Rehnquist won’t go

By Noble Johns

Chief Justice William Rehnquist announced last week that he has no plans to step down from the Supreme Court and will continue to serve as long as he can.

Rehnquist was heard saying as he left the hospital, “I’ll be damn if I give up this job! This is a good job,” he said.

"I want to put to rest the speculation and unfounded rumors of my imminent retirement," Rehnquist said in a statement released through his family. "I am not about to announce my retirement. I will continue to perform my duties as chief justice as long as my health permits."

A Bush administration official involved in the judicial selection process said the White House is aware of Rehnquist's statement, which was sent to the White House counsel's office.

"We take him at his word," the official said.

Two sources close to the chief justice told reporters they were not surprised because Rehnquist enjoys his work on the court -- but were surprised he felt the need to take the unusual step of issuing a statement to shoot down the retirement rumors.

"All that wild speculation must have convinced him he had to say something," one said.

Rehnquist was released earlier Thursday from a hospital near his northern Virginia home after being admitted Tuesday with a fever, said a U.S. Supreme Court spokeswoman.

The 80-year-old has been battling thyroid cancer since October and underwent a tracheotomy as part of his treatment. He endured weeks of chemotherapy and radiation.

His office has refused to characterize the seriousness of his illness, which forced him to work from home for several months and miss oral arguments in a number of cases.

Many court watchers had expected Rehnquist to announce his departure when the court concluded its annual session in June.

Instead, his colleague, Justice Sandra Day O'Connor, 75, announced her retirement.

Rehnquist was appointed to the Supreme Court in 1972 by President Richard Nixon and was elevated to chief justice in 1986 by President Ronald Reagan.

Sources close to Rehnquist have said he deliberately has kept his staff and friends in the dark about his future, believing it would be a distraction to the court's business if the speculation became too rampant.

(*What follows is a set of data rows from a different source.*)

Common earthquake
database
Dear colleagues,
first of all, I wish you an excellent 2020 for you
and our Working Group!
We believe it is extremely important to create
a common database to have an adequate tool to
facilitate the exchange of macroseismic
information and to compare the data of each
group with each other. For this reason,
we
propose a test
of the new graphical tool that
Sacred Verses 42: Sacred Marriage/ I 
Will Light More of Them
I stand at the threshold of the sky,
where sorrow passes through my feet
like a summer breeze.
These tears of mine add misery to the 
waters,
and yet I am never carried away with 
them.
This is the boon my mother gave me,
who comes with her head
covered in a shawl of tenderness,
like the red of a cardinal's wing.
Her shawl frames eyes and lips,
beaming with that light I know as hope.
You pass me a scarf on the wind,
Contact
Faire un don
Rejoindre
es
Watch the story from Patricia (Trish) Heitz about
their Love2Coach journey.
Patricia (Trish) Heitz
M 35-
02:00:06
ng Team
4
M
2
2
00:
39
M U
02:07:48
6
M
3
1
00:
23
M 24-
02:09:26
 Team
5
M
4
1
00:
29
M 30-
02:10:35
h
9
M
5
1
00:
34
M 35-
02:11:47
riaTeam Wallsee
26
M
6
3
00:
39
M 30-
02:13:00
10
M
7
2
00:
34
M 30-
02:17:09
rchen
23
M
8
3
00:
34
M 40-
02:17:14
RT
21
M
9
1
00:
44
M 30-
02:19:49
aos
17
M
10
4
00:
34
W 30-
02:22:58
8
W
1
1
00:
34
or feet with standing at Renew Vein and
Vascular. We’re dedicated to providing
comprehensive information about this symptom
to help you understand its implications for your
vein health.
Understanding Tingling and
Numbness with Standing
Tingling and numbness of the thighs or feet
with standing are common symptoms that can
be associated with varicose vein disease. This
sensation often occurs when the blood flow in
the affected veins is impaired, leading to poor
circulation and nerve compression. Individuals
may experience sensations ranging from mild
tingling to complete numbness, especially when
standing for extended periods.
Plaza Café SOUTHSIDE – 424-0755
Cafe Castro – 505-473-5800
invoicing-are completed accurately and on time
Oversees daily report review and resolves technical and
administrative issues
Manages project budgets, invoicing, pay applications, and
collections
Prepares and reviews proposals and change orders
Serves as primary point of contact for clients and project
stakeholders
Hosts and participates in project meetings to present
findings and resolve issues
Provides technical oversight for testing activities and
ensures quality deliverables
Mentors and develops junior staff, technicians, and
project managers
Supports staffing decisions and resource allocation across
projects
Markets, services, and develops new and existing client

"I think he's happy now just getting his work done, and the work of the other justices done. He takes that leadership role seriously," said Richard Garnett, a University of Notre Dame professor and a former law clerk for Rehnquist.

He returned to his office in December and was back on the bench in March. Rehnquist braved the cold in January to uphold tradition and swear-in President Bush for a second term.

Rehnquist's trachea tube remains in place, leaving his voice scratchy, and he uses a wheelchair to get around on long trips.